Les éditions de L’Oie de Cravan nous offraient au printemps dernier deux livres aux couvertures fort attrayantes, écrits par des écrivains français réinventant pour l’un le récit de voyage et pour l’autre le recueil d’aphorismes.
Dans Passage public, on suit Joël Gayraud dans ses errances à travers de grandes et moins grandes villes d’Europe – Prague, Rome, Uzerche en Corrèze –, et surtout Paris, dont il semble connaître les recoins les plus singuliers. Ainsi nous amène-t-il dans ce parc de l’enfance, le square d’Anvers, à une époque où les jeux tenaient plus du théâtre que de la performance, ou dans cette rue Sigmund Freud, entre le XIXe arrondissement et la banlieue, sorte de no mans land ignoré par les graffiteurs mêmes, repaire de sans-abris et de tout ce que la société refoule. Ballades, donc, géographiques, mais aussi politiques, sociales, parfois surréalistes ; on pense à cette exploration du cimetière des Capucins à Rome, décoré de vieux os dispersés anonymement, qui nous rappelle « cruellement la perte définitive d’individuation qui suit la fin de la vie ». Détachement, désinvolture, mais en même temps extrême attention aux détails caractérisent cette plume sobre et élégante, qui a quelques ressemblances avec celle d’écrivains allemands du début du dernier siècle. C’est le paysage urbain, dans tout ce qu’il a d’incongru, qui parle ici, laissant le voyeur en périphérie de son regard.

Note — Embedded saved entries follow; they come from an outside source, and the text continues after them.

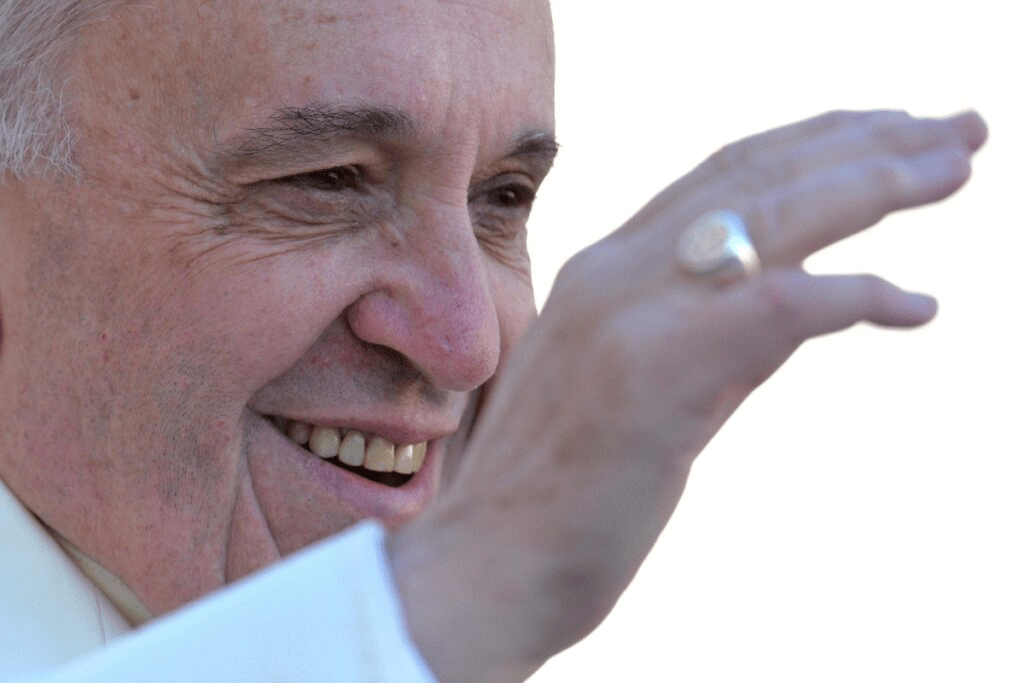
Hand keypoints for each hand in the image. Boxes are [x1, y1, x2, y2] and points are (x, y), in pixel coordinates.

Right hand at [388, 110, 986, 682]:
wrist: (491, 566)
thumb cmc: (567, 491)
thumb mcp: (646, 387)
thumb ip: (715, 334)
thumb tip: (798, 299)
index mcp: (604, 269)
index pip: (722, 176)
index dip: (810, 142)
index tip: (885, 132)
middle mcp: (611, 270)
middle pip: (756, 173)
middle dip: (866, 142)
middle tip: (955, 130)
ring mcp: (626, 312)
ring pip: (771, 215)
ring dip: (878, 183)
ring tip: (956, 167)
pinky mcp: (653, 370)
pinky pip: (778, 304)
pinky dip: (857, 295)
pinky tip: (916, 305)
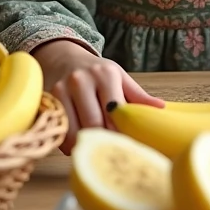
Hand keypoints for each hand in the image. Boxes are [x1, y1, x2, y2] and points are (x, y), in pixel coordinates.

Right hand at [33, 39, 163, 154]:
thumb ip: (138, 95)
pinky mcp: (48, 101)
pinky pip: (60, 131)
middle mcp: (81, 80)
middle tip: (112, 152)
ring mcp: (62, 90)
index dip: (121, 133)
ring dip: (86, 144)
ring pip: (74, 130)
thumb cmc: (97, 71)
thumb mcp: (119, 77)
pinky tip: (80, 142)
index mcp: (105, 74)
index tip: (128, 145)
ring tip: (96, 148)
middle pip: (94, 124)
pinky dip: (70, 143)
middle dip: (104, 141)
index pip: (115, 112)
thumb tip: (161, 109)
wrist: (63, 57)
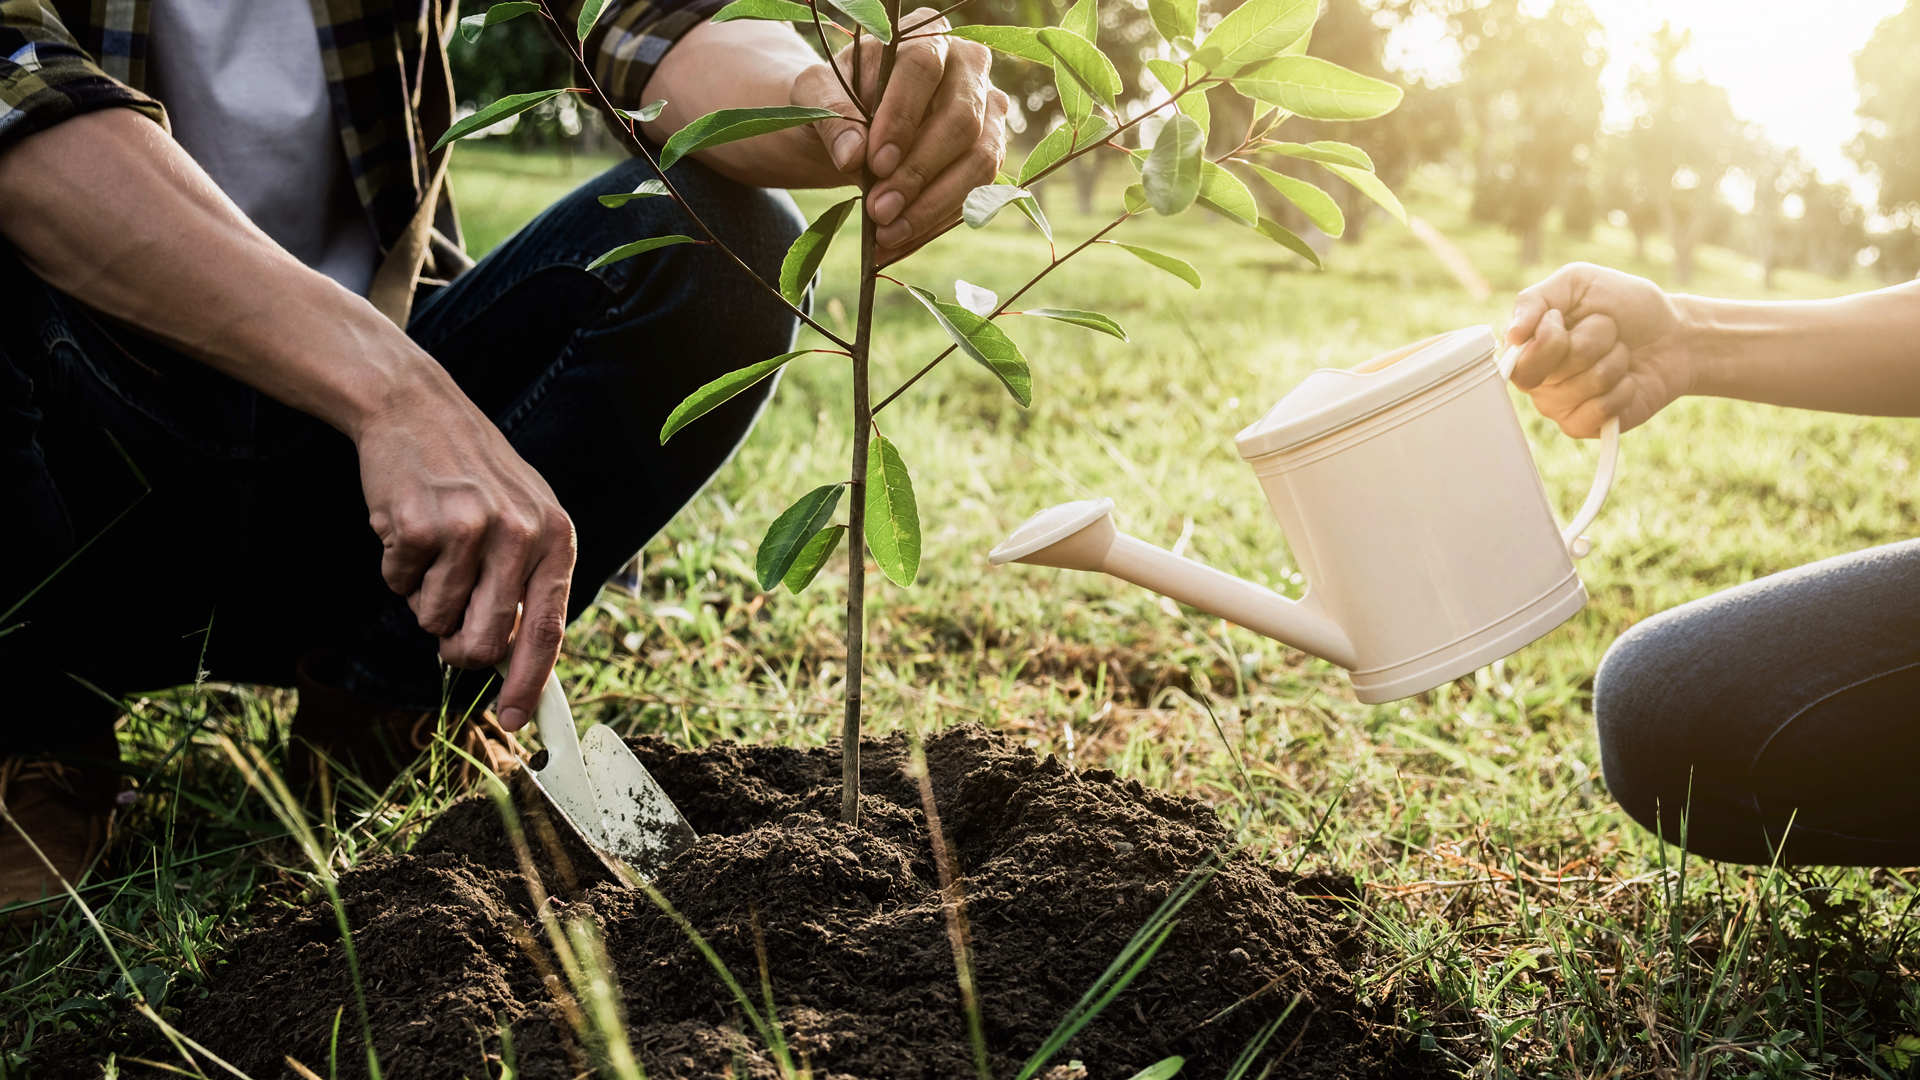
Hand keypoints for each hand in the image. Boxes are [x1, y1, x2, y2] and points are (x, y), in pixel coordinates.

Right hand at [355, 374, 575, 731]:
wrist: (417, 408)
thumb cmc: (474, 475)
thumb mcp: (524, 517)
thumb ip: (526, 585)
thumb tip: (513, 662)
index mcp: (556, 537)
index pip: (548, 629)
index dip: (530, 683)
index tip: (515, 721)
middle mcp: (520, 534)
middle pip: (485, 640)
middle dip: (458, 650)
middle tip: (446, 631)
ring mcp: (470, 529)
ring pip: (434, 619)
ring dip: (423, 598)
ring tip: (432, 549)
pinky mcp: (419, 526)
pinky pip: (399, 585)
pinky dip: (396, 569)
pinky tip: (407, 526)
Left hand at [793, 10, 1010, 261]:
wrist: (858, 126)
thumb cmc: (839, 98)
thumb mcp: (816, 95)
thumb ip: (830, 114)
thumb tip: (851, 156)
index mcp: (925, 36)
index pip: (923, 68)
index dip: (902, 116)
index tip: (874, 162)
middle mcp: (969, 67)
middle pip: (960, 119)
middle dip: (918, 172)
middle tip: (879, 210)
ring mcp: (988, 111)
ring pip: (981, 159)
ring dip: (935, 203)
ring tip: (889, 232)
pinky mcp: (990, 152)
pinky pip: (979, 191)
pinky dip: (939, 220)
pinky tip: (904, 240)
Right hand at [1505, 263, 1696, 436]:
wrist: (1674, 334)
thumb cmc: (1624, 306)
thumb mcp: (1577, 282)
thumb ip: (1535, 299)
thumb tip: (1511, 335)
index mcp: (1527, 347)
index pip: (1519, 358)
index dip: (1550, 337)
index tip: (1563, 318)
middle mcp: (1537, 380)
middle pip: (1556, 370)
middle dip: (1594, 340)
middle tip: (1605, 332)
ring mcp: (1559, 406)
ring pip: (1586, 385)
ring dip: (1615, 361)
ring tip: (1620, 354)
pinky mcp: (1585, 425)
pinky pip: (1599, 411)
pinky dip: (1624, 389)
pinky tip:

Comme l’écrit Laurent Albarracin dans Résolutions, il note quant à lui « simplement des choses qui se font rire entre elles ». Il s’agit ici d’un recueil d’aphorismes bien postmoderne, où les propositions, plus que de révéler les contradictions du langage ou du monde, disent souvent l’impossibilité de formuler un sens, même paradoxal. Voilà de drôles de vérités, des « résolutions » absurdes, comme celles qui s’achèvent un 2 janvier, mais aussi des réponses farfelues à des problèmes de tout temps irrésolus. Si certaines de ces « résolutions » prêtent à réfléchir, nous amènent à voir le revers des choses, d’autres cependant restent un peu trop obscures au commun des mortels : « Le bol est nos mains bues ». Ainsi en est-il de ces mises en abyme dont l’auteur s’amuse – et abuse parfois : « La chance est chanceuse », « un signe de signes », « connais-toi toi-même toi-même ». Nonobstant ces quelques accrocs, on lit avec plaisir ce livre plein d’humour, de traits d’esprits, de jeux verbaux, de poésie, où pointe souvent une belle lucidité jamais lourde : « Voir est avide et vain. C’est vouloir percer un coffre en le frottant de toutes ses forces avec un chiffon ».